Overview of Interactive

Interactivity refers to the various telecommunications signal conversion technologies that output to human sensory organs, such as head-mounted displays and haptic feedback. It includes input technologies represented by position/force/velocity sensors and composite interaction technologies represented by brain-computer interfaces. This includes AR, VR, MR, and other technologies.

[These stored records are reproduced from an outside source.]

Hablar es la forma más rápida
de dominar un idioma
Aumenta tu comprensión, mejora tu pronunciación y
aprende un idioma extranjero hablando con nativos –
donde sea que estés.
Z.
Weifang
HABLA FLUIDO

Although there is no universal consensus on the exact meaning of interactivity, the most popular definition comes from computer graphics literature. Interactivity is a way of using physical input/output devices to accomplish general tasks in human-computer dialogues. A recent change is that interactivity is the fusion of input and output, composed of all software and hardware elements, providing users with a way to accomplish tasks. Various branches of interactivity, through scanning, modeling, animation design, and other techniques, bring highly realistic virtual humans into the metaverse and provide surreal interaction methods in the symbiotic social environment between humans and machines. At the same time, through XR (VR/AR/MR) and holographic projection technologies, virtual humans can step out of virtual space and seamlessly integrate with real-world scenes, serving as the connector between virtual and physical worlds.

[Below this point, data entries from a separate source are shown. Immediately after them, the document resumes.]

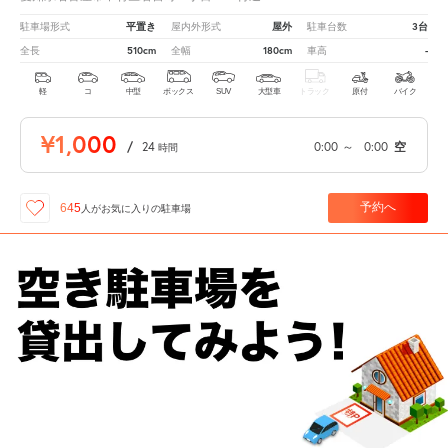
平置き
屋外
3台
駐車場形式
屋内外形式
駐車台数
510cm
180cm
-
全長
全幅
車高
軽
コ
中型
ボックス
SUV
大型車
トラック
原付
バイク
¥1,000
/
24
0:00
～
0:00
空
時間
予約へ
645
人が
お気に入りの駐車場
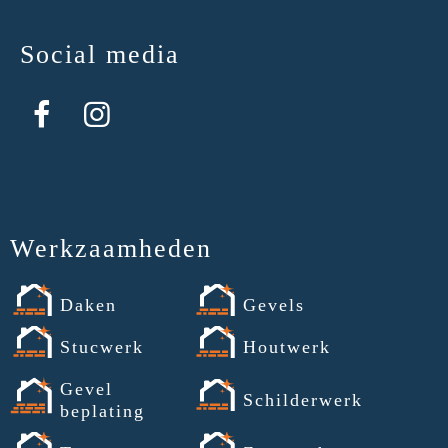
Social media
Werkzaamheden
Daken
Gevels
Stucwerk
Houtwerk
Gevel
Schilderwerk
beplating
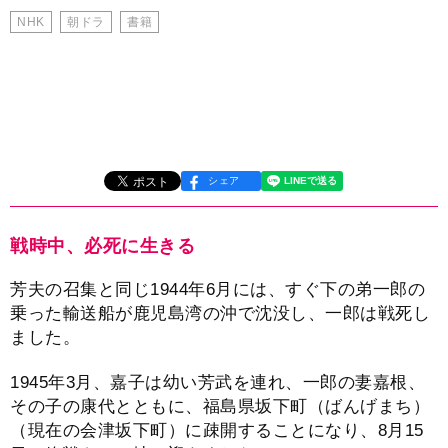
NHK
朝ドラ
書籍
シェア
戦時中、必死に生きる
芳夫の召集と同じ1944年6月には、すぐ下の弟一郎の
乗った輸送船が鹿児島湾の沖で沈没し、一郎は戦死し
ました。
1945年3月、嘉子は幼い芳武を連れ、一郎の妻嘉根、
その子の康代とともに、福島県坂下町（ばんげまち）
（現在の会津坂下町）に疎開することになり、8月15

An interaction task is the unit of user input information, such as inputting a piece of text, issuing a command, or specifying a two-dimensional position. A similar concept is a domain object, which is an application data that can be manipulated by the user. Interactivity serves as the adhesive between physical I/O devices and interaction tasks or domain objects. Different types of interactivity can be used to map a specific device to a specific domain object. For example, pen-based text input has different gesture letters. Generally, the poorer the compatibility between the device and the domain object, the more complex the interactivity. For example, using a mouse to specify a two-dimensional point involves a trivial interactivity, while using a mouse to rotate a three-dimensional object requires more creativity to design the interaction and more code to implement it.

VR simulates a virtual world by using computer-generated environments and immerses users into that environment using devices, creating a sense of being present in the virtual world. It emphasizes real-time interaction between the user and the virtual world, resulting in a closed and immersive virtual experience. The virtual world is not directly visible to us but can be seen through devices such as VR glasses, hence the term "virtual reality."

AR is a new technology that seamlessly integrates real-world information and virtual world information. It takes difficult-to-experience physical information (visual, auditory, taste, tactile, olfactory, etc.) within a certain space in the real world and simulates and overlays it onto the real world using computer and other scientific technologies, perceived by human senses, thereby achieving sensory experiences beyond reality. The real environment and virtual objects are simultaneously superimposed in the same image or space, enhancing the real world, hence the term "augmented reality."

Although VR and AR have not reached their full potential yet, there are signs of their fusion, which is known as MR. MR blends the real and virtual worlds together to create a new visual environment. In this environment, there are both real objects and virtual information, and it is crucial that it is "real-time" to enhance the user's sense of reality. This is referred to as "mixed reality."

Currently, there are five main ways in which users interact with AR, VR, XR, and MR: eye-tracking-based eye-controlled interaction, natural language-based voice interaction, body-based gesture interaction, and neuron-based brain-machine (interface) interaction.